Comprendí entonces que ninguno había logrado escapar, que había sido el único. Me largué a llorar. Me ganó la angustia, el remordimiento, el dolor. Les nombré la casa, les conté de las figuritas, les pedí perdón por no habernos percatado de la noche. Volví a llorar. Y me di cuenta que estaban pálidos y no podían ocultarlos.
Con los años aprendí a sobrellevar el pasado y aunque costó, a hacer nuevos amigos. Aún tengo pesadillas, aún, en las noches de tormenta, tengo esa sensación de algo agarrándome la pierna.
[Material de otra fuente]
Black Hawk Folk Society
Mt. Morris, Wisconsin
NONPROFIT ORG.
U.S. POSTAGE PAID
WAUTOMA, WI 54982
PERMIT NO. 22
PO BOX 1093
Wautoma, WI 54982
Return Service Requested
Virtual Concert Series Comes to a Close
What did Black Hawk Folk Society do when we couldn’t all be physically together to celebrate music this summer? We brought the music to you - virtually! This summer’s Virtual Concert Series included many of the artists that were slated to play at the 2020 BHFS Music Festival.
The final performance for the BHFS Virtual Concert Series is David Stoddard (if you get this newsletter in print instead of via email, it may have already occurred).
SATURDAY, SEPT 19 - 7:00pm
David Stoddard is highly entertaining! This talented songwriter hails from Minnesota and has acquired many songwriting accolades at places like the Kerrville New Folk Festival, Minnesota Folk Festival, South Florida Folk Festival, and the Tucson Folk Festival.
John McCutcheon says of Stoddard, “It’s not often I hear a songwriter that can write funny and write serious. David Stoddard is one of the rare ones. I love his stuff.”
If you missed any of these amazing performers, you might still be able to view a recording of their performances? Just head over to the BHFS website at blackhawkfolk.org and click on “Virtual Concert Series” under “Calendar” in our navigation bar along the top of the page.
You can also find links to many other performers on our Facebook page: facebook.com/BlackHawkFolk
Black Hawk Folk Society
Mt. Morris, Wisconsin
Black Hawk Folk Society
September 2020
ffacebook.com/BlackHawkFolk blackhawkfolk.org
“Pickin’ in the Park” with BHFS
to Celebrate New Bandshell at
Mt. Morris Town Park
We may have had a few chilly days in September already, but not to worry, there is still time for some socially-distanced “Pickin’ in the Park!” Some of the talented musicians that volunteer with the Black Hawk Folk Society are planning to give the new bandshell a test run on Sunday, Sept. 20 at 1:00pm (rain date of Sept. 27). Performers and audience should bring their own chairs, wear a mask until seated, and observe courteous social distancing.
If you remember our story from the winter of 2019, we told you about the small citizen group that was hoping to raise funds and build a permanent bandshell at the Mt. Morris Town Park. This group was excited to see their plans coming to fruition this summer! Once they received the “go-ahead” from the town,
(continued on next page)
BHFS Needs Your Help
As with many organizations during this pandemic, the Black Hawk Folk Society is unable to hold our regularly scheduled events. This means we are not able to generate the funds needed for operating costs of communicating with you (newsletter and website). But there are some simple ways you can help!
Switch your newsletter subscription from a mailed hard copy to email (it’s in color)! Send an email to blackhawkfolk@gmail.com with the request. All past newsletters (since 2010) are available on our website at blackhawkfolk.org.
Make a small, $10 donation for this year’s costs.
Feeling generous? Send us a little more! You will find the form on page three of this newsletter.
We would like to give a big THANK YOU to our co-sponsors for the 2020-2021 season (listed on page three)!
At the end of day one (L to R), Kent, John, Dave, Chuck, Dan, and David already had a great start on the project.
A veces, temo, estoy seguro que algo me arrebatará de la cama.
Intento no pasar delante de la casa. Ya no por miedo, porque ya no soy niño y he comprendido que solo le gustan ellos. Sino porque por esas ventanas sin cortinas del piso superior los veo.
Si, a ellos, que fueron mis amigos, los veo gritando, pidiendo por ayuda con gestos de dolor y desesperación. A los siete golpeando las ventanas rotas, llorando sin compasión, sin poder crecer, siempre con la misma edad, pero cada vez con peor aspecto. Y se muy bien que todos los adultos de este barrio, ven al pasar por esa vereda nefasta a los pequeños amigos perdidos en la niñez. Porque el caserón siempre deja cabos sueltos para que el dolor se extienda por toda la eternidad.
Pero no hablamos de ello, nos conformamos con seguir vivos. A veces, incluso, olvidamos que algo sucedió. Así que nos callamos, evitamos las ventanas, miramos para otro lado y seguimos avanzando.